THREE MINUTES AFTER the first name call, Jonna saw a slightly tense woman approach the information desk.

“Tuva Sahlin?” Jonna asked and walked up to the woman.

“Ye-es,” the woman hesitated.

“Jonna de Brugge, police,” Jonna introduced herself.

“I see,” the woman said, uncertainly. “What’s this about?”

“First of all, nothing has happened to your family. I’m here to fetch you.”

“Fetch me?”

“Yes, I want you to leave the ship together with us,” Jonna said, pointing to Jörgen, as if that would reassure her more.

“Why?” the woman asked suspiciously. “Am I being ar rested?”

“No, absolutely not,” Jonna reassured her.

“We’re here to protect your family from you actually,” Jörgen added, finding the situation a little comical. She did not look the least bit dangerous.

“Protect? I don’t understand,” she said, confused.
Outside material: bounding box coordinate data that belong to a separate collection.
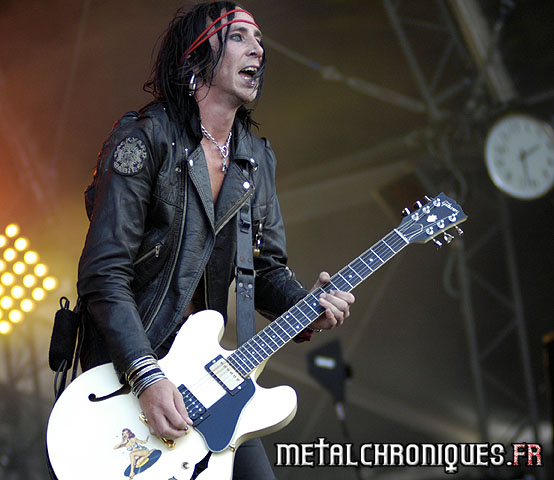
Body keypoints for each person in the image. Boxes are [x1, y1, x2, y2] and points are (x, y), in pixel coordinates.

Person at [76, 2, 355, 478]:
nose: (258, 50)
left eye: (260, 40)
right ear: (198, 56)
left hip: (208, 380)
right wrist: (146, 376)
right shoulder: (144, 141)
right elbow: (104, 275)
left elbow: (265, 270)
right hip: (129, 377)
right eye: (240, 37)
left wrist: (308, 305)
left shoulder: (255, 159)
Jonna warned Jörgen with a sharp look.

“Does it concern my work with the district court?” A trace of fear appeared in her eyes.

“You could say that,” Jonna began. “And I’ll tell you more in the car. But first, I’d like to know if you have eaten or drunk anything on the ship since you boarded.”

Tuva stared at Jonna with surprise. “Why do you want to know that?”

“Have you?” Jonna repeated.

“Yes, a welcome drink at the bar over there,” she said, pointing to one of the bars.

“I was bought a drink by an insistent man as soon as we arrived. Actually, he bought us all drinks. I’m travelling with some girlfriends.”

“Was it, by any chance, this man?” Jonna asked, showing the photograph of Leo Brageler that she had on her mobile phone.

“I’m not sure,” she hesitated at first. “The man at the bar had a beard and intense eyes. But, yes, that’s him. Take away the beard and add some intensity to the eyes, and that’s him,” she answered decisively.

Jörgen felt his pulse race. Now they were close. The killer, or whatever he was to be called, was here on board the ship. It could only have been him who had bought drinks for five women. Normally, you only bought a drink for one at a time. Not even the men from the women-free town of Haparanda would be that desperate if they had just got on board the Baltic Sea’s number-one singles booze cruise.

“Show me the man who bought your drinks,” Jonna said, taking Tuva with her. “But from a distance. I want you to point him out to me.”

“He was sitting at our table when you called me, so it shouldn’t be a problem,” she said, as they walked towards the bar.

They pushed past the row of passengers that had formed around the bar. The chair where the man had been sitting was empty. Instead, one of Tuva’s friends was using the chair as a place to rest some shopping bags.

“What’s going on?” one of her girlfriends asked.

“Where did that man go?” Tuva asked, pointing at the chair.

“He disappeared just after you were called to the information desk,” one of the women around the table answered.

“Did you see where he went?” Jonna asked the woman.

“Who are you?” she asked, examining Jonna from head to toe with critical eyes.

“She’s a police officer,” Tuva explained. “Did you see where he went?”

“No,” one of the friends replied. “I didn’t watch him. He wasn’t that good-looking, to be honest.” Her friends agreed with her.

“But he was nice. He bought drinks for all of us,” an overweight woman added.

“What did he buy?” Jonna asked.

“Margaritas,” Tuva said. “He brought a whole tray-full.”